I suspect that Scruton does not want to examine the art he despises for its specific aesthetic failings because the very introduction of the "aesthetic" leads for him to the moral decadence he fears. "Beauty" is not to be found in the creations of artists separated from the moral universe to which they must conform:
We can wander through this world, alienated, resentful, full of suspicion and distrust. Or we can find our home here, coming to rest in harmony with others and with ourselves. The experience of beauty guides us along this second path: it tells us that we are at home in the world, that the world is already ordered in our perceptions as a place fit for the lives of beings like us.
In this view, beaty is not even a "creation" of artists. It is a discovery by artists of "harmony," of the "order" that is "already" there "in our perceptions." Artists, such as the great landscape painters, are, if they are to be artists at all, "devoted to moralizing nature and showing the place of human freedom in the scheme of things."
This harmony and order--a moralized nature--is what Scruton means by the "sacred," the capturing of which is the duty of artists. Modern art is engaged in desecration--the inversion of the sacred. In suggesting that human beings are other than "at home in the world" or that the world itself is not always "fit," modern artists mock and undermine the moral order that art should be celebrating and supporting. It is time, according to Scruton, to recover the sacred, "to rediscover the affirmation and the truth to life without which artistic beauty cannot be realized."

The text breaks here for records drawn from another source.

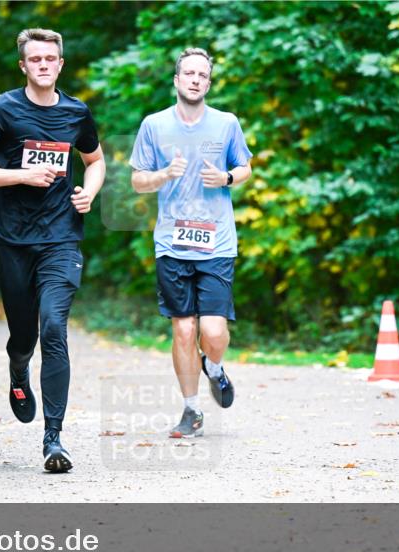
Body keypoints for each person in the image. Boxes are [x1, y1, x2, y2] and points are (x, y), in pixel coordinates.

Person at [0, 27, 106, 473]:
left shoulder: (77, 113)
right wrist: (19, 176)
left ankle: (53, 439)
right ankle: (18, 368)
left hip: (61, 237)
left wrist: (90, 194)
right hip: (13, 240)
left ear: (61, 64)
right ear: (24, 65)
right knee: (24, 336)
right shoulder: (2, 111)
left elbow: (95, 160)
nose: (44, 65)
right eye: (35, 59)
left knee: (54, 327)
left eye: (51, 59)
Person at [129, 47, 252, 438]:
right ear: (177, 80)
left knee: (213, 333)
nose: (196, 79)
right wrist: (164, 174)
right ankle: (191, 410)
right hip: (172, 243)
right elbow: (136, 181)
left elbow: (245, 166)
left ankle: (214, 367)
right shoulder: (154, 125)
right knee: (183, 330)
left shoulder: (226, 123)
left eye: (203, 74)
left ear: (208, 83)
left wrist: (228, 179)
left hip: (217, 243)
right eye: (189, 73)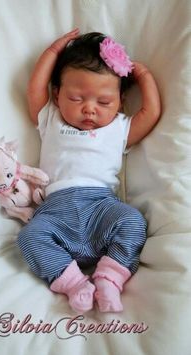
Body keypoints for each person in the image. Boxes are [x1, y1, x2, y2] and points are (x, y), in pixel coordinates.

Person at [17, 29, 161, 313]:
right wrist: (53, 52)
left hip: (101, 208)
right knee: (29, 237)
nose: (90, 110)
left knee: (132, 221)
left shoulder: (119, 128)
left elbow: (151, 113)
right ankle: (73, 283)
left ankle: (110, 277)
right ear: (57, 95)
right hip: (55, 212)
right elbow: (35, 89)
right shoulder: (51, 119)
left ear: (120, 101)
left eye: (104, 102)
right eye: (76, 98)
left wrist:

Scruton's is an entirely coherent argument if you accept the underlying world view according to which the role of art is to "affirm" the deep, if not always completely visible, truth in "the scheme of things" that manifests itself in beauty. If you believe, however, that the world at times betrays an order that isn't necessarily beneficent, or that as Scruton puts it in his repugnance at another kind of "truthful" art, a human being can be reduced by life to "a lump of suffering flesh made pitiful, helpless, and disgusting," you might find Scruton's "truth" to be partial indeed. You might, in fact, find it a delusion and the idea that a great artist can't redeem "suffering flesh made pitiful" by an act of imagination (or, as Susan Sontag would have it, "will") anything but an affirmation of life.